■ WRITTEN PROBLEM
Reproduce without alteration every line from the one containing "phylum: Arthropoda" through the last line below, both included.

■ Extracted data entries
• • • • • • •

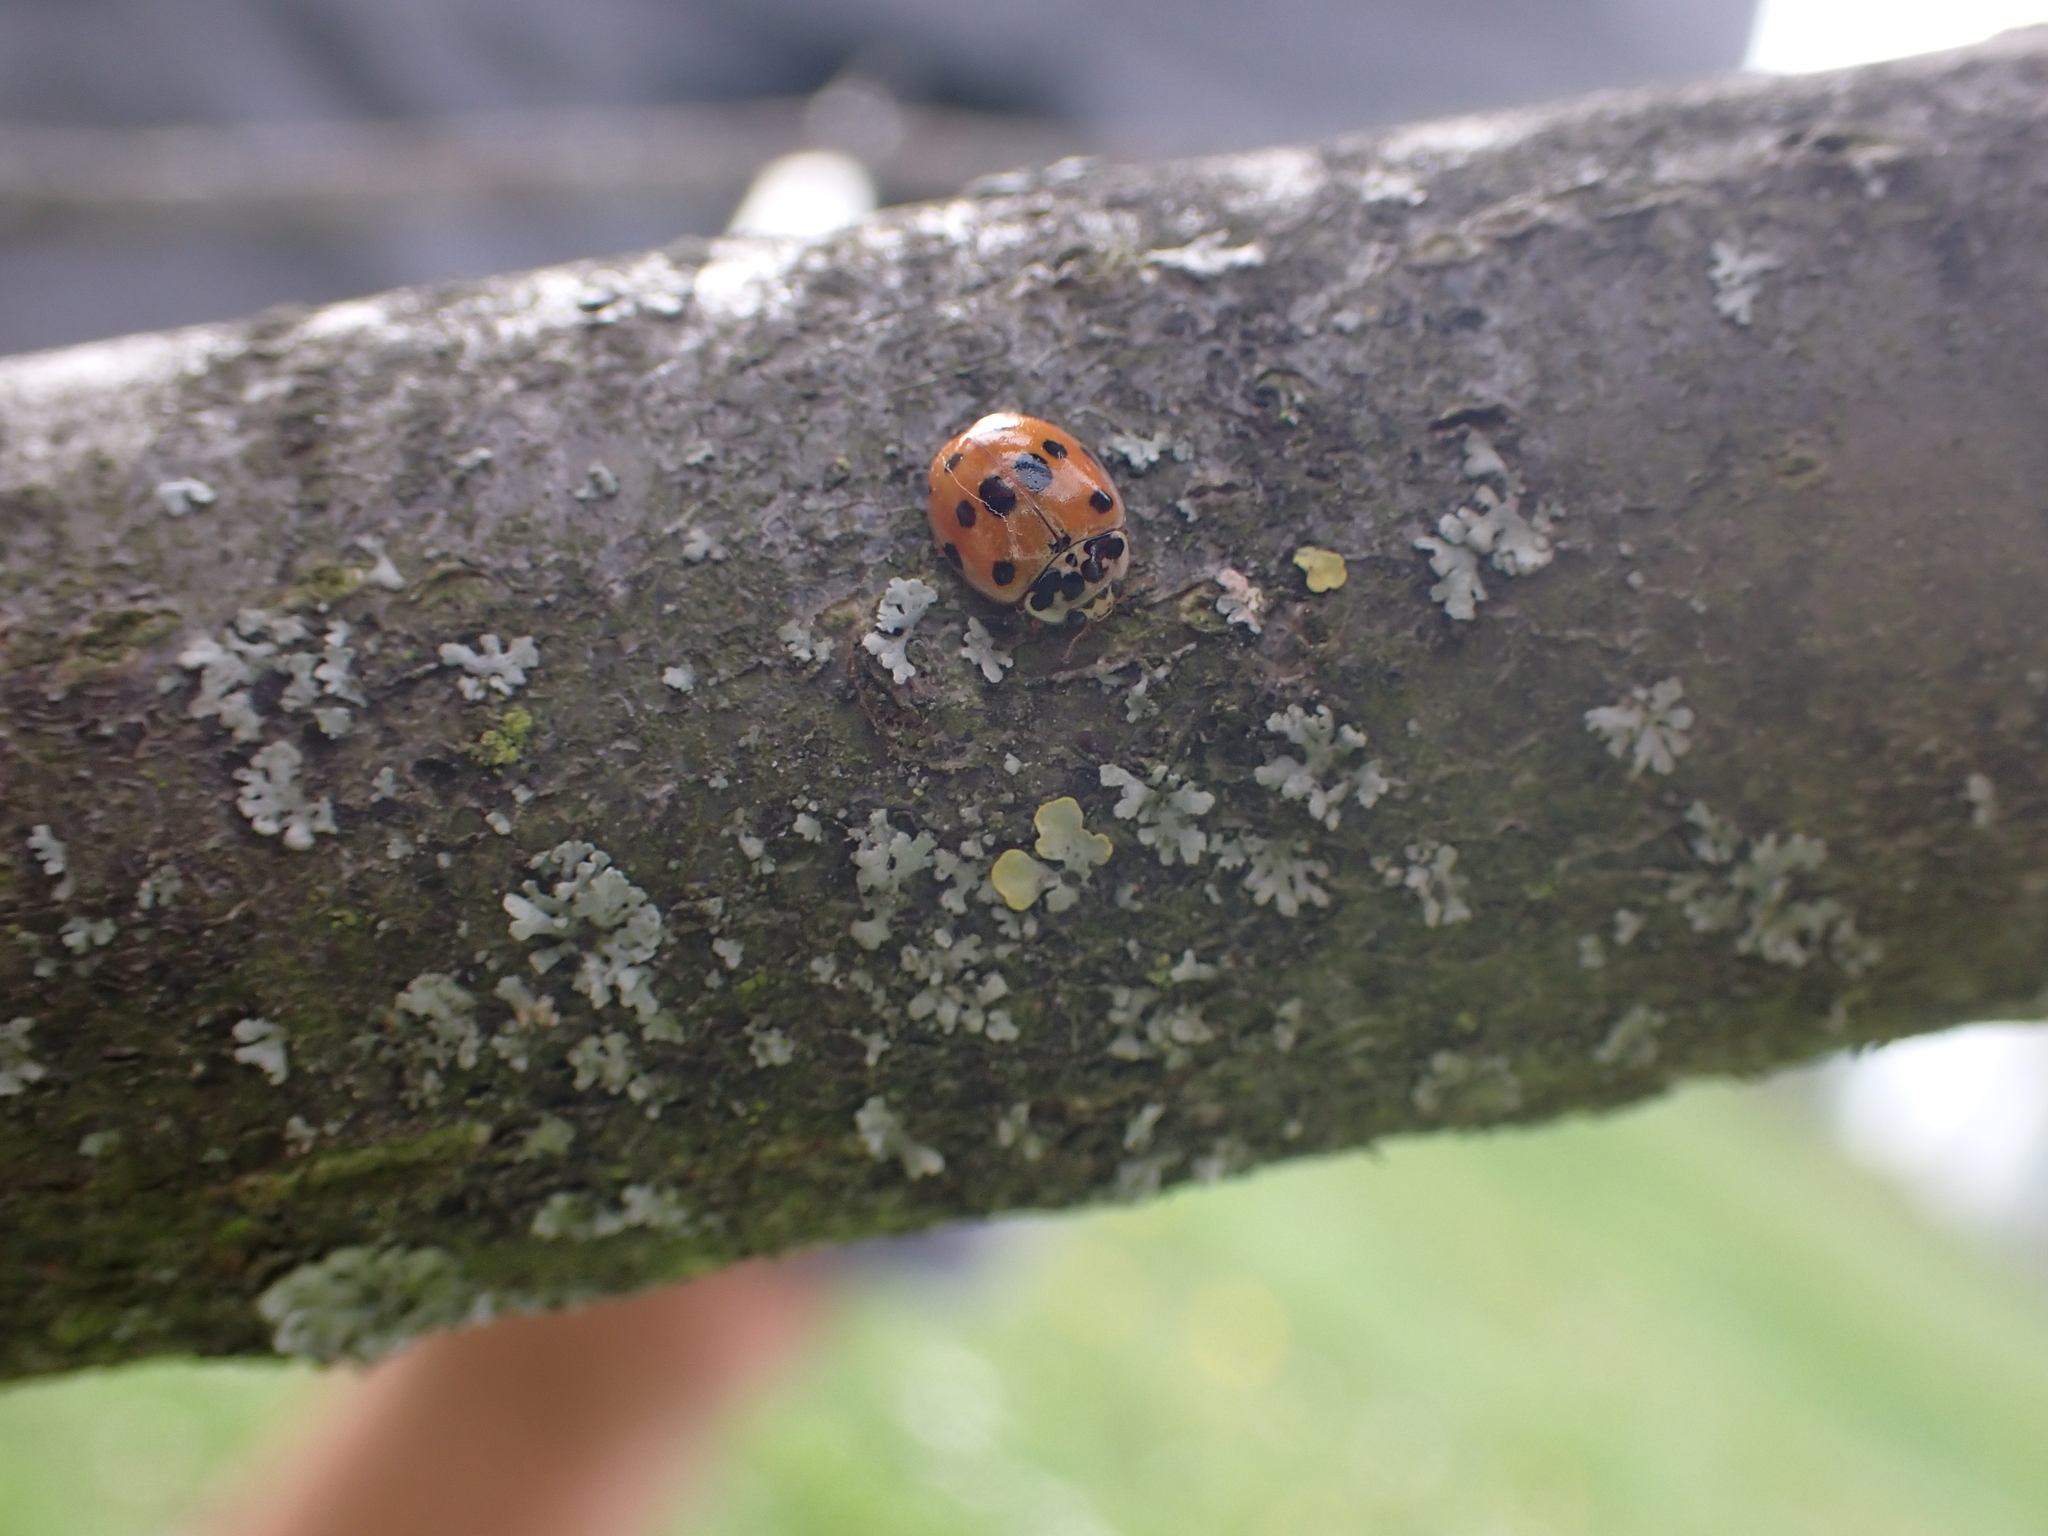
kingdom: Animalia
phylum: Arthropoda
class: Insecta
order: Coleoptera
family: Coccinellidae
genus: Adalia
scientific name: Adalia decempunctata
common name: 10-spot ladybird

• • • • • • •

■ COMPLETED EXERCISE
phylum: Arthropoda
class: Insecta
order: Coleoptera
family: Coccinellidae
genus: Adalia
scientific name: Adalia decempunctata
common name: 10-spot ladybird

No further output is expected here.